### WORK TASK
Transcribe every line of text in the data below precisely as it appears, omitting the picture markers from your answer.

Text extracted from each page:
◆ ◆ ◆ ◆ ◆ ◆ ◆
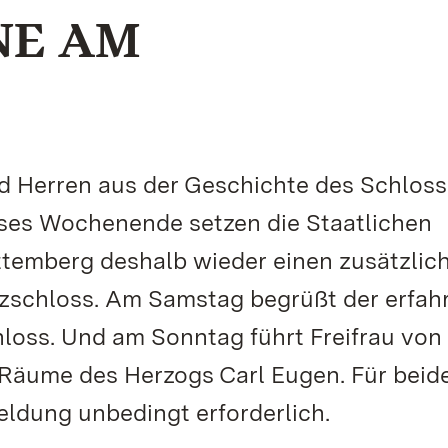
NE AM
 Herren aus der Geschichte des Schlos
ses Wochenende setzen die Staatlichen
temberg deshalb wieder einen zusätzlic
zschloss. Am Samstag begrüßt der erfah
loss. Und am Sonntag führt Freifrau von
 Räume des Herzogs Carl Eugen. Für beid
eldung unbedingt erforderlich.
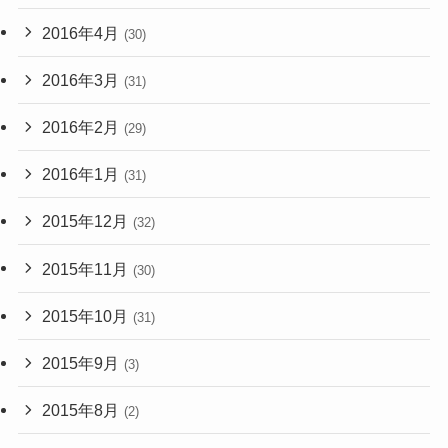
2016年4月
(30)
2016年3月
(31)
2016年2月
(29)
2016年1月
(31)
2015年12月
(32)
2015年11月
(30)
2015年10月
(31)
2015年9月
(3)
2015年8月
(2)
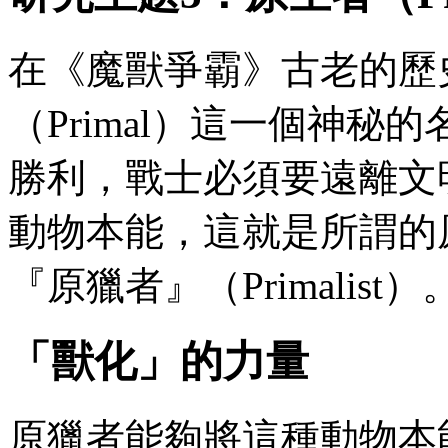
在《魔獸爭霸》古老的歷
（Primal）這一個神
勝利，戰士必須要遠離文
動物本能，這就是所謂的
『原獵者』（Primalist）
「獸化」的力量
原獵者能夠將這種動物本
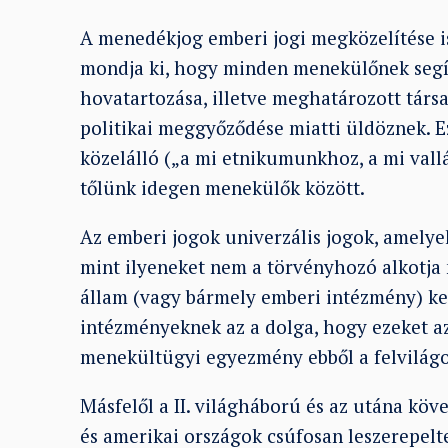
A menedékjog emberi jogi megközelítése is
mondja ki, hogy minden menekülőnek segíten
hovatartozása, illetve meghatározott társ
politikai meggyőződése miatti üldöznek. 
közelálló („a mi etnikumunkhoz, a mi vallá
tőlünk idegen menekülők között.
Az emberi jogok univerzális jogok, amelye
mint ilyeneket nem a törvényhozó alkotja 
állam (vagy bármely emberi intézmény) keg
intézményeknek az a dolga, hogy ezeket az 
menekültügyi egyezmény ebből a felvilágos
Másfelől a II. világháború és az utána köv
és amerikai országok csúfosan leszerepelt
◆ ◆ ◆ ◆ ◆ ◆ ◆
### TASK RESPONSE
NE AM
 Herren aus der Geschichte des Schlos
ses Wochenende setzen die Staatlichen
temberg deshalb wieder einen zusätzlic
zschloss. Am Samstag begrüßt der erfah
loss. Und am Sonntag führt Freifrau von
 Räume des Herzogs Carl Eugen. Für beid
eldung unbedingt erforderlich.
2016年4月
(30)
2016年3月
(31)
2016年2月
(29)
2016年1月
(31)
2015年12月
(32)
2015年11月
(30)
2015年10月
(31)
2015年9月
(3)
2015年8月
(2)
在《魔獸爭霸》古老的歷
（Primal）這一個神
勝利，戰士必須要遠離文
動物本能，這就是所謂的
『原獵者』（Primalist）
「獸化」的力量
原獵者能夠將這種動物本
A menedékjog emberi jogi megközelítése is
mondja ki, hogy minden menekülőnek segíten
hovatartozása, illetve meghatározott társ
politikai meggyőződése miatti üldöznek. 
közelálló („a mi etnikumunkhoz, a mi vallá
tőlünk idegen menekülők között.
Az emberi jogok univerzális jogok, amelye
mint ilyeneket nem a törvényhozó alkotja 
állam (vagy bármely emberi intézmény) keg
intézményeknek az a dolga, hogy ezeket az 
menekültügyi egyezmény ebből a felvilágos
Másfelől a II. világháború és az utána köv
és amerikai országok csúfosan leszerepelt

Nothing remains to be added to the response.